Dans le choix des plantes, il faut toutefois ne point perdre de vue la destination du pâturage, semer de préférence les plantes à tiges basses et rampantes, écarter celles qui ne repoussent pas rapidement sous la dent des bestiaux.

II
CROISSANCE SPONTANÉE.

Les pâturages formés par croissance spontanée portent, comme les prairies, le qualificatif de naturels.

Les pâturages naturels suivants, qu’ils soient permanents ou temporaires, portent les noms respectifs de pâturages naturels ou pâturages accidentels.

1oPâturages naturels.

Les pâturages naturels proprement dits ou permanents, sont des terrains impropres, soit par leur nature, soit par leur situation, à être convertis en terres arables, et qui, abandonnés à eux-mêmes, se couvrent d’herbages.

On les divise en pâturages gras, pâturages humides et pâturages secs.
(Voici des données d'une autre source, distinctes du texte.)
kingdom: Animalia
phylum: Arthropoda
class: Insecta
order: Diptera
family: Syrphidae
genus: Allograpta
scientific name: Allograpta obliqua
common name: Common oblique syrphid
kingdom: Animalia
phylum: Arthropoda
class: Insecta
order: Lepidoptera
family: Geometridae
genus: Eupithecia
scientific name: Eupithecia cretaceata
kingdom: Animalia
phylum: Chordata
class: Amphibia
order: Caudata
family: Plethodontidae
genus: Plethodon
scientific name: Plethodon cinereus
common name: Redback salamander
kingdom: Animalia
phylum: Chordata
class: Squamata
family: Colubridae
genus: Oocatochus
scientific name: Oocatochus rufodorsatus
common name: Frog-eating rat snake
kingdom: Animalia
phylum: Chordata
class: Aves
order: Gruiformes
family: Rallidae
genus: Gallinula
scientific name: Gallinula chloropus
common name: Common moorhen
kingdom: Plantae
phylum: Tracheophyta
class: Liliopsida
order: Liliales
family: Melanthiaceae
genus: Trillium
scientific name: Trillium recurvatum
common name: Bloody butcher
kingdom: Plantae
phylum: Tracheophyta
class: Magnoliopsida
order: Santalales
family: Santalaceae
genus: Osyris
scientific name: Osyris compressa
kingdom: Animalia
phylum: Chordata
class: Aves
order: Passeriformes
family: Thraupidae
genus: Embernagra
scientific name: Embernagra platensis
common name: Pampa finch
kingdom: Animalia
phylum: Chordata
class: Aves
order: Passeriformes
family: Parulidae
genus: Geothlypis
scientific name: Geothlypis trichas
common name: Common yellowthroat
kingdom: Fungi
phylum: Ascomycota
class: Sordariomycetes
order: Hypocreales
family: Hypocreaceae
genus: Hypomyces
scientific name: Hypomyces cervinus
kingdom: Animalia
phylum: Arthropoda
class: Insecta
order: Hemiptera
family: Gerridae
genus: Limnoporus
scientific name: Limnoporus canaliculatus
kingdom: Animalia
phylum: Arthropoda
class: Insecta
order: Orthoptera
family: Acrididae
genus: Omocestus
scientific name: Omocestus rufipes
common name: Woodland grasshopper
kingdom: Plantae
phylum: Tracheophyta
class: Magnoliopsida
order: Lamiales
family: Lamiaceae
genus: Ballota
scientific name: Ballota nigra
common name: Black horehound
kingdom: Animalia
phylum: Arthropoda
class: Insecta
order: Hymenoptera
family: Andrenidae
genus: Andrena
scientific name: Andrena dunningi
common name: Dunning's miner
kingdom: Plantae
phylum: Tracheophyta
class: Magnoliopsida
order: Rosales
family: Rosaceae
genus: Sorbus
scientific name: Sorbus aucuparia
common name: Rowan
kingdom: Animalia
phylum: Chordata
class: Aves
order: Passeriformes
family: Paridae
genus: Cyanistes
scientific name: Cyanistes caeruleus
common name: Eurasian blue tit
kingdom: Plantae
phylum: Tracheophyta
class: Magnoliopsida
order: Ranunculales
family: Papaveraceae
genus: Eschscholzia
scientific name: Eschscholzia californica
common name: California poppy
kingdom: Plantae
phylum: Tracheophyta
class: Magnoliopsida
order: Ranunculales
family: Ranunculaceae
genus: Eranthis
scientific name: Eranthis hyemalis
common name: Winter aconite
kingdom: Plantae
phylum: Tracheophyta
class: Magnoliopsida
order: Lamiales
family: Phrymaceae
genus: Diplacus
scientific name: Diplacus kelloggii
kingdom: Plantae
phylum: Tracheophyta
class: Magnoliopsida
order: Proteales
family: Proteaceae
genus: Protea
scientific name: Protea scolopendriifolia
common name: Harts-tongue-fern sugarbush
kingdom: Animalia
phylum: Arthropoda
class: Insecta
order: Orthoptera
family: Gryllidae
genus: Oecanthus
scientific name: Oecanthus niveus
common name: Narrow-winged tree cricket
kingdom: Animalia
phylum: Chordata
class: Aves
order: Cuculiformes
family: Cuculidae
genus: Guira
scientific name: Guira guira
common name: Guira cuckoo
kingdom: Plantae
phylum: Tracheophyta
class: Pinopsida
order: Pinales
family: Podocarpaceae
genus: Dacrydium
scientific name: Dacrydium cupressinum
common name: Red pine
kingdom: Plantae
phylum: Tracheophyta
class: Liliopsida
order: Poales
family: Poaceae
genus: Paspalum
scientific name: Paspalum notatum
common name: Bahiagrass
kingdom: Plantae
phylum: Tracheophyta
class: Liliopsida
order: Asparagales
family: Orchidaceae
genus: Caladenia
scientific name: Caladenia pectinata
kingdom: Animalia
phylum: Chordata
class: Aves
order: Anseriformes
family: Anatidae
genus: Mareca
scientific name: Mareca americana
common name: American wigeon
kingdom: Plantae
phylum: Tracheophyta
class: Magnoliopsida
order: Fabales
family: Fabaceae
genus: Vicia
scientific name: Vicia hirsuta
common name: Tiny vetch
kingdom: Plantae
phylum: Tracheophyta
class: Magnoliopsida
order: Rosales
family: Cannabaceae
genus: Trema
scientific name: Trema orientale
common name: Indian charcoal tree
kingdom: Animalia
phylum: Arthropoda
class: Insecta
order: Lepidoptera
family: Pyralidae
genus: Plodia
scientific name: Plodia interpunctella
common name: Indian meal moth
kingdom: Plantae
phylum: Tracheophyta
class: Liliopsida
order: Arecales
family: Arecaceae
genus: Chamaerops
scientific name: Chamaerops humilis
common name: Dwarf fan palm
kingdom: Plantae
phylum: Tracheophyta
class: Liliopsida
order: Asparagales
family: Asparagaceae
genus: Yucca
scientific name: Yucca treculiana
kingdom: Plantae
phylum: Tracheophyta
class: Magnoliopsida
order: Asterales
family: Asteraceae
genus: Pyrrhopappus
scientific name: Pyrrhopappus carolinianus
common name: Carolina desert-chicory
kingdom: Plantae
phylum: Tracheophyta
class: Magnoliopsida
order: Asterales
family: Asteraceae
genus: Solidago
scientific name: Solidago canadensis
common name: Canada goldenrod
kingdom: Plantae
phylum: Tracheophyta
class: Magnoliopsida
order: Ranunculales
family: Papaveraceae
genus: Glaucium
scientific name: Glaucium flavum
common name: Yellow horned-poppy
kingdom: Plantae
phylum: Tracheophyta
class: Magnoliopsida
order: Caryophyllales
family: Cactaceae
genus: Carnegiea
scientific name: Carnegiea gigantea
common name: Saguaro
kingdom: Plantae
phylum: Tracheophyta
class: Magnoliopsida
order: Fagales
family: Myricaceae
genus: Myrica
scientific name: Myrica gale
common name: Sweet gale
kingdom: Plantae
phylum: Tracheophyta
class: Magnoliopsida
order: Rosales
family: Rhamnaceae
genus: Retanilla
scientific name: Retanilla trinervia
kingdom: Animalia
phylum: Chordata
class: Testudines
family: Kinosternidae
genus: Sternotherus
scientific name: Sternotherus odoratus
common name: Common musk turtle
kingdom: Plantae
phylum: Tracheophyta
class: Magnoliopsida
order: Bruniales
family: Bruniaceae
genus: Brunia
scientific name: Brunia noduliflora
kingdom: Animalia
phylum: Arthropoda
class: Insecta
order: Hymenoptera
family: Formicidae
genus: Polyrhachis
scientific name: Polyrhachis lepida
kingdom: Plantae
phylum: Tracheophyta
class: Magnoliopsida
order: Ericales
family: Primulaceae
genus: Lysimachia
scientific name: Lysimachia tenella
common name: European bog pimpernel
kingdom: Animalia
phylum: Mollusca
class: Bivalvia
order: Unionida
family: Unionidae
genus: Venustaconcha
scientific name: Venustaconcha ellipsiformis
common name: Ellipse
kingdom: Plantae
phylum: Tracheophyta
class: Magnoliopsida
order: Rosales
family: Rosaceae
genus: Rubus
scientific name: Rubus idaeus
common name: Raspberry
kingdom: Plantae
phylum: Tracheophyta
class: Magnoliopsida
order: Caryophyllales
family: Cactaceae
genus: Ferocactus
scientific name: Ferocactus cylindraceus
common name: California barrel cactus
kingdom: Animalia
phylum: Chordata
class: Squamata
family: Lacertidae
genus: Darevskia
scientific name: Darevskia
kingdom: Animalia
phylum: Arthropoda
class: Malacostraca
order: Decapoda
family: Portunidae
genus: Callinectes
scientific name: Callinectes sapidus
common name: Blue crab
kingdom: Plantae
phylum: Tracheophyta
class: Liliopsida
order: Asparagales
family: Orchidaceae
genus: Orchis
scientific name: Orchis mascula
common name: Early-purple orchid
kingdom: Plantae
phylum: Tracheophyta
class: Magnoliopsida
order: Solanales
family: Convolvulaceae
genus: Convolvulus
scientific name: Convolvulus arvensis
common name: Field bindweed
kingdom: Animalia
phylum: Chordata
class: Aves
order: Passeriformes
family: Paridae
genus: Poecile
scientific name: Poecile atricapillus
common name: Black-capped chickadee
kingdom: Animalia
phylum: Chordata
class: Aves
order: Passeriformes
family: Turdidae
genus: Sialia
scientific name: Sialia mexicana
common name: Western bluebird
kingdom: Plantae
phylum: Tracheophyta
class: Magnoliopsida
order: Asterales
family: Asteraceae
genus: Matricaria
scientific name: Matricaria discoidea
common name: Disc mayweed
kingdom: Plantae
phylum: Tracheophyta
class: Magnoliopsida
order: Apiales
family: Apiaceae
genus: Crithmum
a]Pâturages gras. — Ce sont des pâturages parfaitement analogues à ces terres grasses que l’on trouve dans le voisinage des fleuves et des rivières. Ces pâturages, qu’on appelle aussi pâturages d’engrais, herbages d’embouche, donnent, sans aucune peine de la part du cultivateur, des produits abondants et continuels. Ils servent à l’alimentation du gros bétail destiné à fournir du lait ou à être livré à l’engraissement.

Malgré la richesse de leur végétation, ces terrains sont livrés au pâturage, parce que, situés au bord des fleuves et des ruisseaux, ils sont exposés à être inondés ou parcourus par les torrents. En laissant l’herbe monter en foin, on court fréquemment le risque de voir sa récolte complètement avariée ; en laissant au contraire les animaux y brouter l’herbe à mesure qu’elle se developpe, les inondations n’ont alors aucun fâcheux résultat.

On peut engraisser sur trois quarts d’arpent de pâturage de première qualité un bœuf de 400 à 600 livres depuis le mois de juin jusqu’au mois de novembre. Sur un pâturage de moindre qualité l’engraissement d’un bœuf exige un arpent et quart. Une vache, pour donner le plus haut produit en lait, exige un peu plus d’espace qu’un bœuf de même taille.

b]Pâturages humides. — Il ne faut pas confondre ces pâturages avec les précédents, qui souvent peuvent être humides, grâce aux inondations auxquelles ils sont sujets ; mais cette humidité n’est due alors qu’à une cause purement accidentelle.

Au contraire, les pâturages humides, dont il est ici question, doivent la surabondance d’humidité dont ils sont imprégnés à la nature même du sol, dont la couche inférieure imperméable, fait refluer à la surface les eaux qui s’y trouvent.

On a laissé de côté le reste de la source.